There's been some mayfly love in the air.


----------



## Treehugnhuntr (Sep 7, 2007)

Love the callibaetis on the bottom. Great work, Brett.


----------



## Briar Patch (Feb 1, 2010)

In the past when I've tried to get that close of a look at 'em, I had to squish 'em a little and use my magnifying glass. This is MUCH better!
Cool pictures!


----------



## deadicated1 (Mar 17, 2008)

very cool!!! i too like the bottom one!!


----------



## threshershark (Sep 7, 2007)

Thanks Tree, Briar, and Dedicated. You know what they say...

Every rose has its callibaetis.


----------



## sawsman (Sep 13, 2007)

Very, very cool. :O||:


----------



## InvaderZim (Sep 7, 2007)

Dude, you literally are THE best when it come to this stuff! Effin' fantastic!


----------



## The Naturalist (Oct 13, 2007)

Nice....you ever thought about doing a field guide of some sort? You have the eye for the photography!


----------



## huntnbum (Nov 8, 2007)

I do love your bug pictures


----------



## threshershark (Sep 7, 2007)

ZIM: I really appreciate the comment - and incidentally I've been looking forward to Fall to see more of your upland and bird dog work.
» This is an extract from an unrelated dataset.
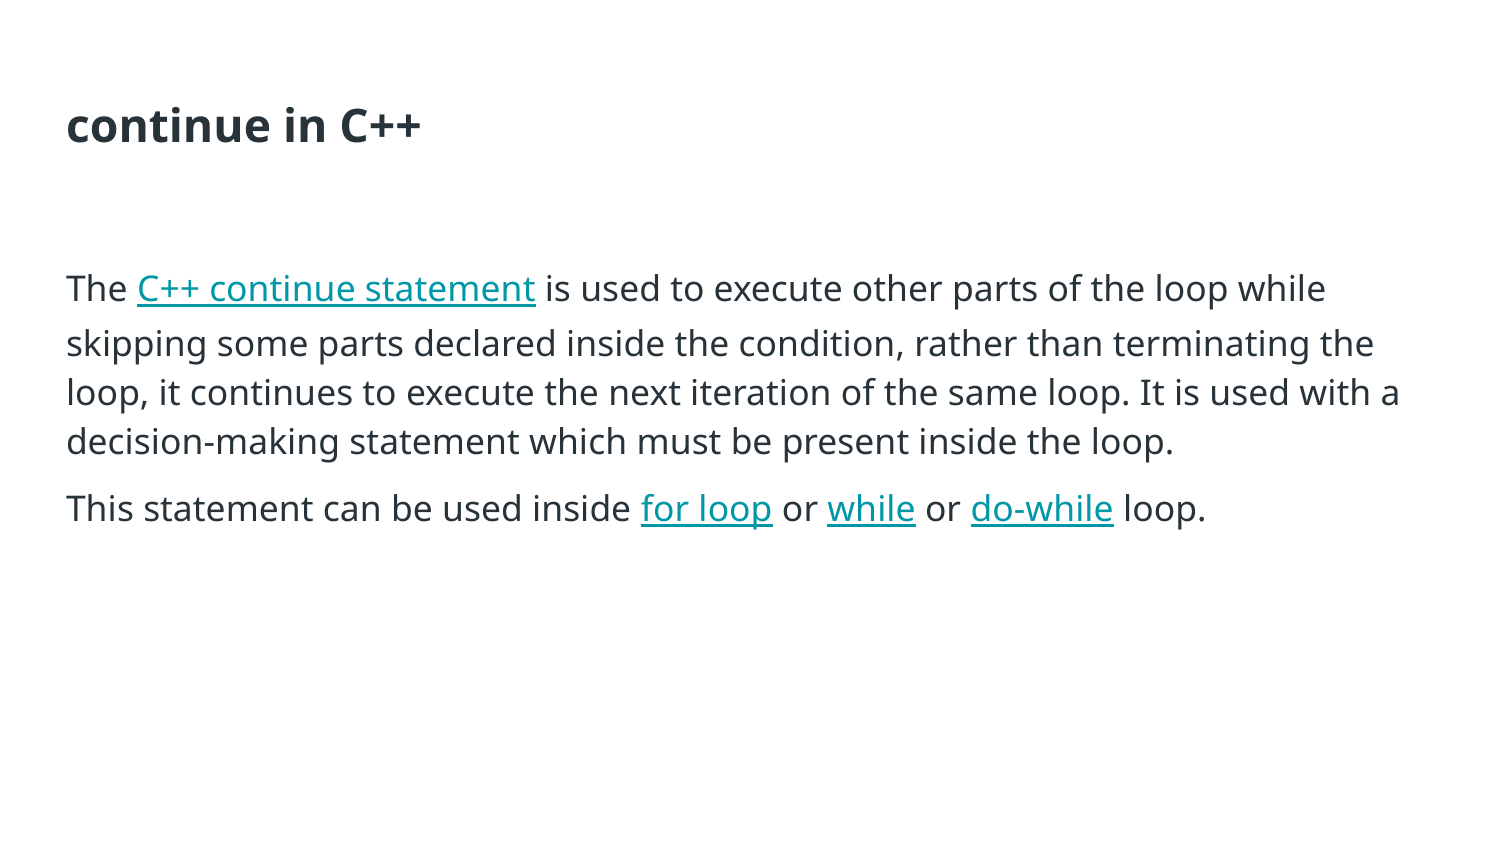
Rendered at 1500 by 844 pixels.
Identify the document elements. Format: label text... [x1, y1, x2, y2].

list The C++ continue statement is used to execute other parts of the loop while skipping some parts declared inside the condition, rather than terminating the loop, it continues to execute the next iteration of the same loop. It is used with a decision-making statement which must be present inside the loop. This statement can be used inside for loop or while or do-while loop. [51, 189, 1449, 750]
title continue in C++ [51, 72, 1449, 167]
Always top notch.

Naturalist: Thanks for the compliment. I mainly do this for fun, and the occasional fly fishing publication or gear company catalog. I've been approached by a couple of coffee table book projects, but so far the scope has been larger than I have time for since my profession is in another industry. Still, maybe someday.

Huntnbum: Thank you, and I'm glad you like the shots!


----------



## .45 (Sep 21, 2007)

I like 'em too !!!

Thresh:......image maker of bugs !!


----------



## 71nova (Jan 9, 2008)

I really like the detail of the second one. Awesome!!


----------